Information

Section: Practical task
Goal: Practice the content that was covered in this chapter, in Python.
Time needed: 60 min
Prerequisites: Chapter 1 - Numerical data

Practical task

You will now have the possibility to practice all we have seen in this chapter, on a new dataset.

The dataset is called “Wine quality” and has been found and downloaded here: http://archive.ics.uci.edu/ml/datasets/Wine+Quality.

It contains the characteristics of 6497 wines, and their quality, a grade between 0 and 10 given by 3 wine experts. On the website, the data is separated between white and red wine, but we have grouped them together for the purpose of the exercise. We added an additionnal attribute type, containing the type of wine (red or white).
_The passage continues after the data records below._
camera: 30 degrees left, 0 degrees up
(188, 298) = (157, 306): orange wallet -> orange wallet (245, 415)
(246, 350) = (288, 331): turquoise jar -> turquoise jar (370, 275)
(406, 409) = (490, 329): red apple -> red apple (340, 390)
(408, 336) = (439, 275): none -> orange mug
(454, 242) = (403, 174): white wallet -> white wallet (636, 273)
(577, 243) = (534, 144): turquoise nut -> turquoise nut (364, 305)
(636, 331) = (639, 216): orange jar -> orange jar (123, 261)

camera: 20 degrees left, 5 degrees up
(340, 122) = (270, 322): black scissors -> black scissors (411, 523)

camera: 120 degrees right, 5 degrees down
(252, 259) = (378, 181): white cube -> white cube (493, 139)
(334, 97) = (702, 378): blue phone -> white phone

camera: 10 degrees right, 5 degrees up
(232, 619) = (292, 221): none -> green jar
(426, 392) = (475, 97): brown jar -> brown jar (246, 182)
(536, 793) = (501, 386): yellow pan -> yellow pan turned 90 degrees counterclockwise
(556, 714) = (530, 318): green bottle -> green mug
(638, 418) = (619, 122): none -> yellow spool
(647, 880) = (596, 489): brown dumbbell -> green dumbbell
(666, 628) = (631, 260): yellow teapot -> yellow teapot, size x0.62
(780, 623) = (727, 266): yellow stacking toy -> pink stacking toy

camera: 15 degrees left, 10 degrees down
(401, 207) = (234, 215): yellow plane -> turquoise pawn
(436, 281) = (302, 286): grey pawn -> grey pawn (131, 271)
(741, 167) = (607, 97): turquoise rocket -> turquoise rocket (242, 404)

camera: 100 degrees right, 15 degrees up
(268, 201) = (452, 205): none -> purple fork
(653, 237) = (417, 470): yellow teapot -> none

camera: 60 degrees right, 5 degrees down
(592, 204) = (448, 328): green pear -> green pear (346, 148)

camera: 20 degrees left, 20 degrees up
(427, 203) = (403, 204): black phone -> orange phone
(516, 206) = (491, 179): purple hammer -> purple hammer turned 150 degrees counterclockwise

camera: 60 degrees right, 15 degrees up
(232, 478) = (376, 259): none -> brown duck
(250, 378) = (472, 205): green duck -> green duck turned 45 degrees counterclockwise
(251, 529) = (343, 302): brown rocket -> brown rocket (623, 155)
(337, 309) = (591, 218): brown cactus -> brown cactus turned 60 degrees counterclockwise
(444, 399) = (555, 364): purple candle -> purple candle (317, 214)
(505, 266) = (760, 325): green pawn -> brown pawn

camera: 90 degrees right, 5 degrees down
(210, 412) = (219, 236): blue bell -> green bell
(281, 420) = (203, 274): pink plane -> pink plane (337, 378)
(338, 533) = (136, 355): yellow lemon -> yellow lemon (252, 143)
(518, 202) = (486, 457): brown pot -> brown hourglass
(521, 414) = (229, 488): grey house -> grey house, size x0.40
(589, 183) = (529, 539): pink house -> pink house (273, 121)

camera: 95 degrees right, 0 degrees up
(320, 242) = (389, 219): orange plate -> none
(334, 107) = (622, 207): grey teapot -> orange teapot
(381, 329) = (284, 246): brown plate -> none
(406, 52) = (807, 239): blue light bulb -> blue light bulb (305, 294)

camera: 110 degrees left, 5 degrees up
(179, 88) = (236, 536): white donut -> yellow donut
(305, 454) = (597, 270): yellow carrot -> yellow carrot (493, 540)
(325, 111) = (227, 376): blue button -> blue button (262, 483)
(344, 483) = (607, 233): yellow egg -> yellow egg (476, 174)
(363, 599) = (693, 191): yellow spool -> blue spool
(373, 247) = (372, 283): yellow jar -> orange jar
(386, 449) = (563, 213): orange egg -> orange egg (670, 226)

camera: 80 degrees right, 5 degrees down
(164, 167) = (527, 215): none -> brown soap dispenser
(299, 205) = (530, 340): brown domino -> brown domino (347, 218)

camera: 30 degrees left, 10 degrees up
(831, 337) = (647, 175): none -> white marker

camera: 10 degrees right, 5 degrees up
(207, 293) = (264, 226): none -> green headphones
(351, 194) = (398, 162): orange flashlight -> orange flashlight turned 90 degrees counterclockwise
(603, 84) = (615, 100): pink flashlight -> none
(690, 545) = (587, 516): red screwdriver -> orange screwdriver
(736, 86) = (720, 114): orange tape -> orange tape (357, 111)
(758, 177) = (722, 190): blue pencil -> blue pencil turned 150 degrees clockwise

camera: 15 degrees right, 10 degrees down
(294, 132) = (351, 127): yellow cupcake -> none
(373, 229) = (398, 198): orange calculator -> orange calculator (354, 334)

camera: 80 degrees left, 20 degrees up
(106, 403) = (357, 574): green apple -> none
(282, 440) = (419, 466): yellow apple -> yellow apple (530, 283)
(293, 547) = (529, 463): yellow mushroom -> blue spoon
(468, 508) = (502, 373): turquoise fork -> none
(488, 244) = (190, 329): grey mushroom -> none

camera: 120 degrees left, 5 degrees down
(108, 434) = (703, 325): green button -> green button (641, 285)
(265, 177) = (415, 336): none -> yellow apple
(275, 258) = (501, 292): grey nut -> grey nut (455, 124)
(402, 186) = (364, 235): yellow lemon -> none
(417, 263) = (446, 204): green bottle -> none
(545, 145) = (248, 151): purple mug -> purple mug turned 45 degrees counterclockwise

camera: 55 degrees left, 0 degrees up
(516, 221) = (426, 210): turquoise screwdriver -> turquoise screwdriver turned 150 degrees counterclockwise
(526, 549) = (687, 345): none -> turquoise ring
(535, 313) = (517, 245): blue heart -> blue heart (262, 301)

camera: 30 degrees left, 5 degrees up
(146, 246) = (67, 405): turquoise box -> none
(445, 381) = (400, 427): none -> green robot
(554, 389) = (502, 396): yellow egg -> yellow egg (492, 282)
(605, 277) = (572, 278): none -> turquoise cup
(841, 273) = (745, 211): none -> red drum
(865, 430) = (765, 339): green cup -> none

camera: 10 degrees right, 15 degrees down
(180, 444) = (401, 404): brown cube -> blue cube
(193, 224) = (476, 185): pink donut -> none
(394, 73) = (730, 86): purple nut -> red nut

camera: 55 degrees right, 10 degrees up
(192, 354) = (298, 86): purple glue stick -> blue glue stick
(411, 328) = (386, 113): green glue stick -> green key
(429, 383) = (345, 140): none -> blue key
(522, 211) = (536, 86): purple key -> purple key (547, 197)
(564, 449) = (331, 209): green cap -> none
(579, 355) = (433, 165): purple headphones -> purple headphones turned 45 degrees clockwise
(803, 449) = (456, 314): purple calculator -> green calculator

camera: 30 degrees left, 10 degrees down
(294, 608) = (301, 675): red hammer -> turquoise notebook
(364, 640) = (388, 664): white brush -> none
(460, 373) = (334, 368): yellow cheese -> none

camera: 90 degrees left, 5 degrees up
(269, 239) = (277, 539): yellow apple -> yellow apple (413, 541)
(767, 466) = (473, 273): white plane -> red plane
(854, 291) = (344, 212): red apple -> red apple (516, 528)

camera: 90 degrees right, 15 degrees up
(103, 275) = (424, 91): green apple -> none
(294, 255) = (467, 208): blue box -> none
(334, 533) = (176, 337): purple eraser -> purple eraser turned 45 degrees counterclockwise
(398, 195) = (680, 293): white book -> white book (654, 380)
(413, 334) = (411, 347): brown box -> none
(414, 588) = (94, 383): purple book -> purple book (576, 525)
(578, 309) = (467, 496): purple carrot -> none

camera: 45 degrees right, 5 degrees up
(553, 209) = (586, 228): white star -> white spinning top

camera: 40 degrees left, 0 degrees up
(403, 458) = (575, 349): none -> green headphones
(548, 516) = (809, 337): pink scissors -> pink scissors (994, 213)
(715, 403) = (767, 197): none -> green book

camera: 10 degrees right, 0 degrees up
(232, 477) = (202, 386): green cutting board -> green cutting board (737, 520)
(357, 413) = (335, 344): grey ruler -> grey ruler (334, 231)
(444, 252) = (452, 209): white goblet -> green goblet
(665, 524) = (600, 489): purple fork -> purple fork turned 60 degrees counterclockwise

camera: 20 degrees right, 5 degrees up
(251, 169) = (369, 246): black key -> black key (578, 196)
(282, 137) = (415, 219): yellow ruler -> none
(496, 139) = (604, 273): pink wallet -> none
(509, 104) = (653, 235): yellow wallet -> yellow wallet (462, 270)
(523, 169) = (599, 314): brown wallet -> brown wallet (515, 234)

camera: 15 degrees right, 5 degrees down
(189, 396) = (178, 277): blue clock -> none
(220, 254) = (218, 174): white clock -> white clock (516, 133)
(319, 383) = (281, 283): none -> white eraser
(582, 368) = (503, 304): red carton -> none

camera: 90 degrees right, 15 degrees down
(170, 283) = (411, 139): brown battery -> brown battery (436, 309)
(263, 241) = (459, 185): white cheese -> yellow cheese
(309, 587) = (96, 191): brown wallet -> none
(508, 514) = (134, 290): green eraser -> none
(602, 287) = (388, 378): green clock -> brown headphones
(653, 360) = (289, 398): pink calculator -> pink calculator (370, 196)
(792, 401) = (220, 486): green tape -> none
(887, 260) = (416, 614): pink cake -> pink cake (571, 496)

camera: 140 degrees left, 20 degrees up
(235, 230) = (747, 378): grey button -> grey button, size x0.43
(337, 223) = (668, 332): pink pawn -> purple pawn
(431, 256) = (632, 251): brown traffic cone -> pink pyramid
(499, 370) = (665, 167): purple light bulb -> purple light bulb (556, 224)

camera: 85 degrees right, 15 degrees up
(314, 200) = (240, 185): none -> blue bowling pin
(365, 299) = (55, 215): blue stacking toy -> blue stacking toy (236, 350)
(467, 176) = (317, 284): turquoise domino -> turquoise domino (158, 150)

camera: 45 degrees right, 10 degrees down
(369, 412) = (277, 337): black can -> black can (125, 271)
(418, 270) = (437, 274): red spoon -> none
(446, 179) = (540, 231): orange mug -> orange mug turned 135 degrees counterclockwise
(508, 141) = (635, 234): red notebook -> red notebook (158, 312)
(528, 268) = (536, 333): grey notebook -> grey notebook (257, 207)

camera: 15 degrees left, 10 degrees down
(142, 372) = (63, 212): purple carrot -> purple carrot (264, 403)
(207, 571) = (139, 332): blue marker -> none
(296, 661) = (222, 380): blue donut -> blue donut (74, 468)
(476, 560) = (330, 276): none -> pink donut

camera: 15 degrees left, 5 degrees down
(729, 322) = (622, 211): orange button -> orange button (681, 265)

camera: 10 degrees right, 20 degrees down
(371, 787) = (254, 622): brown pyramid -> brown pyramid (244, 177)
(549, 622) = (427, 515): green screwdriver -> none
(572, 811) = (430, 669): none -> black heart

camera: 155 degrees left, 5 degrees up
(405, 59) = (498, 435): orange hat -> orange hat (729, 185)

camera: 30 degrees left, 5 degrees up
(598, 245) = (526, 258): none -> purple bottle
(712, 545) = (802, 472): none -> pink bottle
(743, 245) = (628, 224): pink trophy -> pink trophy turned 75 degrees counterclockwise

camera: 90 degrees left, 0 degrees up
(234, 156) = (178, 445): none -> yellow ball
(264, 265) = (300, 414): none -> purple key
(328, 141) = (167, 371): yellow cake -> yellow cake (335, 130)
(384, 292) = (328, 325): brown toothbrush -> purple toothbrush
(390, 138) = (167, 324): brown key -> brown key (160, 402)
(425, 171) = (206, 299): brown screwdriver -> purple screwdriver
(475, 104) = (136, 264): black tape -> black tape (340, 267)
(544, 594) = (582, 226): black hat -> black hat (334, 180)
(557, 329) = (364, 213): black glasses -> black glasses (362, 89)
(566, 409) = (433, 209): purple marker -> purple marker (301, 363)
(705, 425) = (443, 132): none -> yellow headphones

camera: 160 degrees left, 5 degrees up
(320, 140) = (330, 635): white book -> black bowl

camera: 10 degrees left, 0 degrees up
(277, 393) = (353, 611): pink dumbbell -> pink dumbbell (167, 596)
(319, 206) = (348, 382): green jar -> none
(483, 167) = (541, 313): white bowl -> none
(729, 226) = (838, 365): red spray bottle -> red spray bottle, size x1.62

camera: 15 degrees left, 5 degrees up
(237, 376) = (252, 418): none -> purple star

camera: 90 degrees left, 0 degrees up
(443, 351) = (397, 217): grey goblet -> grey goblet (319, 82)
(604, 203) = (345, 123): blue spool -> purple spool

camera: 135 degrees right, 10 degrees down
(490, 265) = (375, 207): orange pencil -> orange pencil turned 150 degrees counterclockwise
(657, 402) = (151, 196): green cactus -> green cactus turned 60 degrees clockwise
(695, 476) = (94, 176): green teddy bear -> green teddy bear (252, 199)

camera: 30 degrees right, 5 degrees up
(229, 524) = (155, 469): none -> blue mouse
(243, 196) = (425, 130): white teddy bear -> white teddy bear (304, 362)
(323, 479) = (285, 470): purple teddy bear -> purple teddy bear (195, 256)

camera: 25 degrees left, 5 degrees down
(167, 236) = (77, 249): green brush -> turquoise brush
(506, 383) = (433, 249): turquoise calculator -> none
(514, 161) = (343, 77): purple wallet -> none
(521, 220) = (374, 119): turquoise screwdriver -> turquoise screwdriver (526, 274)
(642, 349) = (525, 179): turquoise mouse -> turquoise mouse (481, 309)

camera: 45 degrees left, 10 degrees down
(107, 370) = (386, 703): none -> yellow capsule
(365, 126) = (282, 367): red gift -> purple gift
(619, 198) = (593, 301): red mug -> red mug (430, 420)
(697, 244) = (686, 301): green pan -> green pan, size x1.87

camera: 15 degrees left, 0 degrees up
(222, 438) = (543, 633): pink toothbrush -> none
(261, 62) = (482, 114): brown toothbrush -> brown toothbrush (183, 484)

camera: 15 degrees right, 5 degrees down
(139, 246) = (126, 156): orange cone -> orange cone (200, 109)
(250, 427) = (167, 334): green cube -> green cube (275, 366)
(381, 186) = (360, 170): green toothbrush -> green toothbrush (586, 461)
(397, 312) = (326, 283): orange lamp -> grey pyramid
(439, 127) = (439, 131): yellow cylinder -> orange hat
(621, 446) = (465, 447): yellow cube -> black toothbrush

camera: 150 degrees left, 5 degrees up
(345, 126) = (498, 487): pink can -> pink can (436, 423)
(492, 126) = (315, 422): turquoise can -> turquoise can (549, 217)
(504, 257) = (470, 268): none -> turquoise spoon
For the purpose of the exercise, and to train with missing values, some values have been deleted or modified from the original dataset.

  1. Import the dataset, it is called wine.csv.

  2. Get to know the dataset: how it looks like, the different attributes, their distribution.

  3. Detect the missing values and think about how to deal with them.

  4. Use the dataset with all the attributes to predict the attribute quality with a regression model (you can use the functions we used along the chapter).

  5. Get the MAE and plot the predictions vs. the true labels.

  6. Build other models with different attributes. Try to find the combination of attributes which gives the best performance.

  7. Predict the attribute quality with a classification model, get the MAE and plot the results.

  8. Split the dataset on a well chosen attribute, and predict the attribute quality with the new datasets.

Open questions:

  • What can we do with the missing values?

  • How is the performance of the regression model?

  • Explain the difference of performance between the regression and the classification models.

  • Explain the performance we obtain by splitting the dataset.